- Given records:
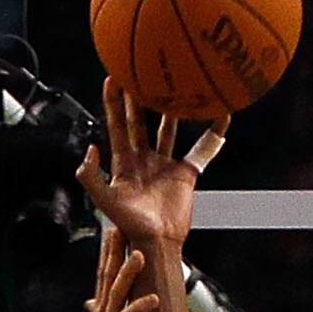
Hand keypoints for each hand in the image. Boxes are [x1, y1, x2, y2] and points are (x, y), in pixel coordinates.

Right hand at [69, 226, 160, 311]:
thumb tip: (97, 307)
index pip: (102, 277)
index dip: (106, 254)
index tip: (111, 232)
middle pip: (107, 278)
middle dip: (113, 252)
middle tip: (119, 228)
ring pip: (117, 294)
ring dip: (128, 274)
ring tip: (139, 255)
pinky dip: (140, 309)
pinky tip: (153, 299)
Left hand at [79, 81, 224, 254]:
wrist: (156, 243)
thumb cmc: (129, 225)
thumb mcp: (104, 201)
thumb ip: (90, 176)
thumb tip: (90, 148)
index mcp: (123, 162)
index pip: (116, 125)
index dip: (113, 102)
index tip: (112, 77)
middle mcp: (144, 159)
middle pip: (140, 120)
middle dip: (138, 95)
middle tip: (140, 68)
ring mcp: (165, 165)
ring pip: (168, 129)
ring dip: (171, 108)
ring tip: (176, 82)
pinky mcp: (185, 174)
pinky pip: (201, 151)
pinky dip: (212, 136)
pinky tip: (222, 117)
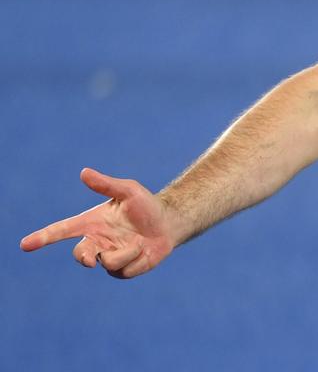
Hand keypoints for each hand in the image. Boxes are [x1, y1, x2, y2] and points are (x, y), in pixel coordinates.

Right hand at [20, 168, 177, 278]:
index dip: (43, 237)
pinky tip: (144, 251)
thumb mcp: (128, 191)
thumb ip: (106, 184)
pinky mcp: (122, 270)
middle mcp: (96, 242)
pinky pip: (124, 270)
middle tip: (92, 258)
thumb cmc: (146, 205)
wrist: (168, 224)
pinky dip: (137, 260)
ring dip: (127, 251)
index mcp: (91, 223)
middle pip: (80, 254)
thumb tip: (84, 172)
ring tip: (139, 242)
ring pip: (108, 262)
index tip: (25, 244)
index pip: (62, 230)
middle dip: (85, 256)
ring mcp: (108, 257)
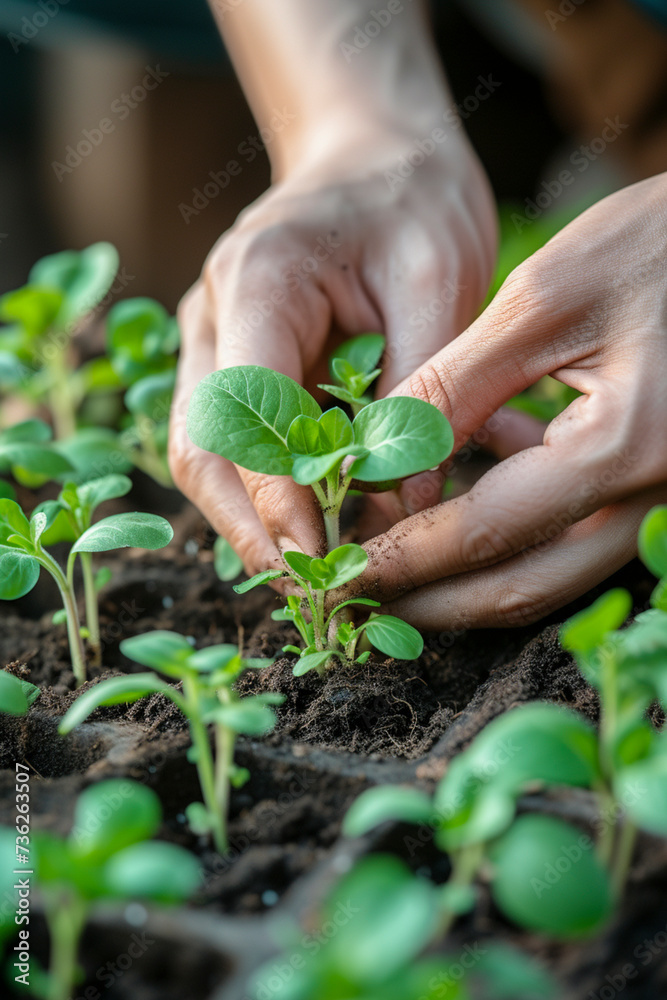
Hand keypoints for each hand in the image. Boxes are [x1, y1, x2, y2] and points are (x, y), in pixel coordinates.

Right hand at [169, 125, 496, 574]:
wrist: (378, 157)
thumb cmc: (414, 202)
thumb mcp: (440, 279)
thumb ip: (421, 391)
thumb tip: (406, 507)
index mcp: (258, 280)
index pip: (241, 413)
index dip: (274, 498)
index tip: (323, 559)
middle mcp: (216, 316)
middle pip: (201, 448)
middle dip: (251, 530)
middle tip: (314, 590)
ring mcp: (216, 343)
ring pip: (209, 456)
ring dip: (258, 523)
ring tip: (320, 574)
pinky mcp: (237, 364)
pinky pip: (240, 446)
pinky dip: (275, 497)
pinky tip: (324, 529)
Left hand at [359, 173, 666, 628]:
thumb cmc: (656, 244)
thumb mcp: (542, 300)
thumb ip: (456, 385)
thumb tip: (376, 455)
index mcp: (623, 448)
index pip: (486, 533)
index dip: (403, 560)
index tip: (338, 576)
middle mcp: (656, 500)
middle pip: (524, 586)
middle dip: (432, 602)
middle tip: (358, 603)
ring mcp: (666, 506)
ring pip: (553, 574)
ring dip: (469, 579)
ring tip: (394, 563)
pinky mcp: (661, 490)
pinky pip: (581, 537)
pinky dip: (517, 532)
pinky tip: (471, 488)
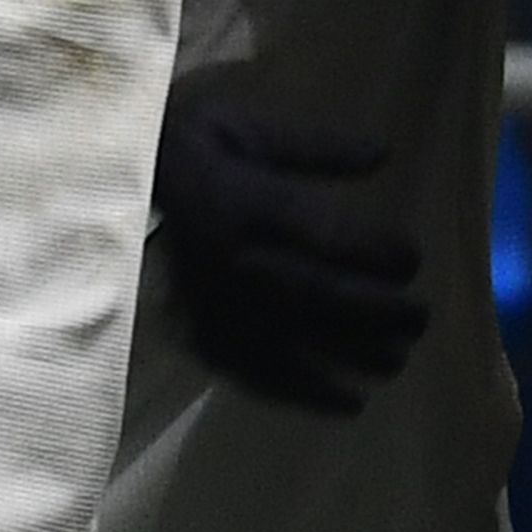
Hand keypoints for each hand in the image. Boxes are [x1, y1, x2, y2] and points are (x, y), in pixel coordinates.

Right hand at [151, 95, 426, 414]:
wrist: (109, 187)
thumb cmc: (188, 151)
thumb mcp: (244, 129)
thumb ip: (313, 147)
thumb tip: (384, 153)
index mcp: (239, 201)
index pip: (320, 235)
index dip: (373, 253)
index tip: (412, 259)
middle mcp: (228, 259)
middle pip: (317, 296)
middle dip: (378, 312)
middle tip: (421, 317)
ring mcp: (213, 304)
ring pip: (295, 340)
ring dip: (354, 355)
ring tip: (398, 359)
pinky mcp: (199, 335)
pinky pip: (257, 375)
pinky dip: (306, 393)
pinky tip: (351, 402)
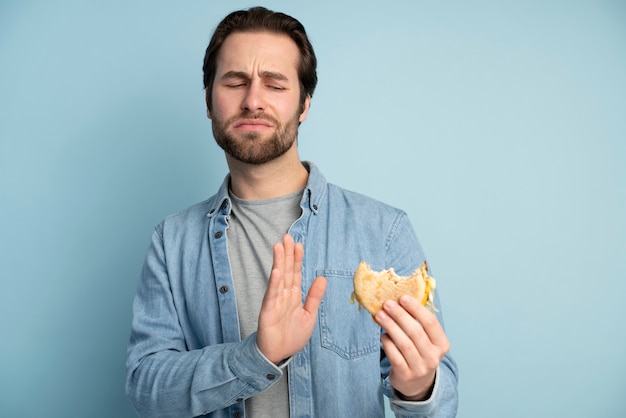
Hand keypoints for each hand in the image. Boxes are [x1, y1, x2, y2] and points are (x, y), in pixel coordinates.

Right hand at [256, 234, 326, 363]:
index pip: (296, 273)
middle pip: (287, 270)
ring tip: (279, 246)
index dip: (297, 259)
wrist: (278, 354)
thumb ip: (314, 296)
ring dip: (279, 262)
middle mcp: (283, 295)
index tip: (298, 244)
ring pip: (278, 278)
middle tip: (287, 236)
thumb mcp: (309, 315)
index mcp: (294, 296)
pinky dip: (274, 283)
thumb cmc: (292, 336)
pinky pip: (272, 295)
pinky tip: (277, 271)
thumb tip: (322, 278)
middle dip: (287, 254)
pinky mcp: (268, 311)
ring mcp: (275, 301)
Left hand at [375, 295, 449, 400]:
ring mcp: (420, 368)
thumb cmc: (420, 354)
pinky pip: (395, 356)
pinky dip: (387, 343)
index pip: (431, 323)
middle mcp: (433, 357)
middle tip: (387, 304)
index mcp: (442, 344)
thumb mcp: (427, 341)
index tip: (403, 297)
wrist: (417, 384)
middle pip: (416, 332)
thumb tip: (402, 298)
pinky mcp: (405, 375)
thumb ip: (420, 323)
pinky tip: (382, 335)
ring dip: (390, 326)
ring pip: (404, 343)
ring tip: (380, 315)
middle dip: (400, 315)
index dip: (416, 309)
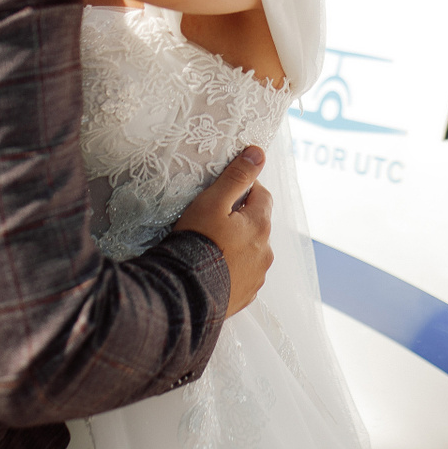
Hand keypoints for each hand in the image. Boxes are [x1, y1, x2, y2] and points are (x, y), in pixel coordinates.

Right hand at [173, 147, 273, 317]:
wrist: (182, 293)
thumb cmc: (196, 242)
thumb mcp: (212, 202)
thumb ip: (236, 176)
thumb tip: (258, 153)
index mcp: (260, 226)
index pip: (261, 195)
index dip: (244, 189)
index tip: (223, 193)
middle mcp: (265, 252)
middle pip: (257, 224)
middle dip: (240, 218)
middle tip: (212, 219)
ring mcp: (257, 276)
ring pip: (251, 250)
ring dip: (238, 245)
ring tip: (210, 246)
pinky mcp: (245, 295)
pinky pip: (243, 274)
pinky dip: (232, 268)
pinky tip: (212, 268)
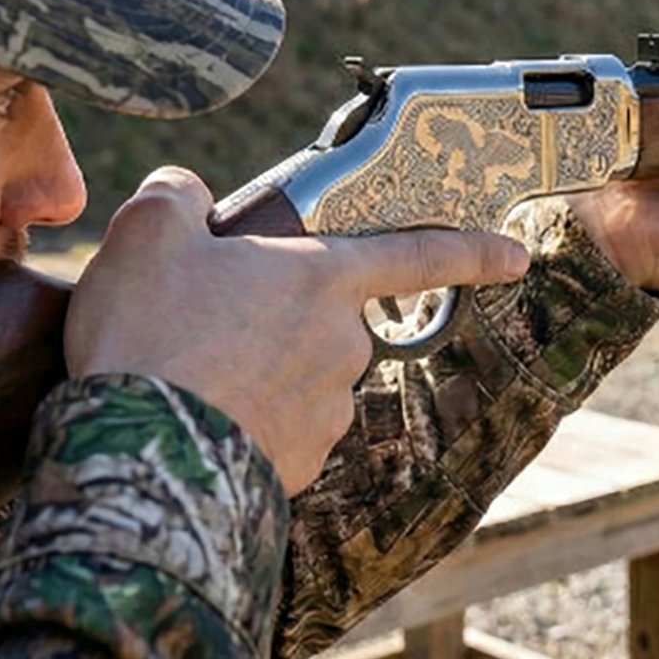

- Exercise objective: Provide an exact copy of only the lines from the beginning of the entries through the line containing "index mcp: (91, 223)", both ends included, with no pictures.

- Solution to the exercise:
Hand keypoints for each hand in the image. Boxes are [x1, y1, x2, y2] and points are (x, y), in pixel coordinates.

Right hand at [69, 226, 160, 311]:
thumb tip: (97, 307)
index pip: (102, 277)
index dip: (106, 254)
index tip: (111, 232)
middle pip: (107, 278)
middle dip: (113, 252)
middle tip: (119, 228)
ring pip: (117, 294)
ring dip: (128, 274)
ring tip: (139, 255)
pinky dip: (140, 309)
pinky tip: (153, 299)
Left hand at [79, 81, 224, 254]:
wrist: (156, 243)
thumb cmc: (129, 225)
thumb mcp: (104, 201)
thumb ip: (90, 176)
thumb tip: (90, 148)
index mcp: (123, 162)
index pip: (116, 125)
index dip: (113, 102)
index tip: (112, 77)
middle mcp: (144, 159)
middle pip: (140, 120)
middle dip: (138, 95)
middle tip: (140, 68)
ring mcp: (165, 165)
ring pip: (168, 129)
ring dip: (171, 108)
ring tip: (176, 82)
pinky mcp: (185, 174)
pinky pip: (201, 151)
pinky dip: (212, 136)
pinky tip: (222, 117)
Hand keypoints for each hand in the image. Boxes are [x1, y1, x2, y2] and points are (x, y), in pixel coordinates.

Right hand at [20, 168, 177, 278]:
index dip: (43, 237)
pinky tip: (144, 251)
thumb mcp: (128, 191)
thumb ip: (106, 184)
pinky mcp: (122, 270)
middle mcp: (96, 242)
pinky pip: (124, 270)
middle tip: (92, 258)
thumb cmc: (146, 205)
wrist: (168, 224)
pinky dip: (137, 260)
ring dip: (127, 251)
index mcp: (91, 223)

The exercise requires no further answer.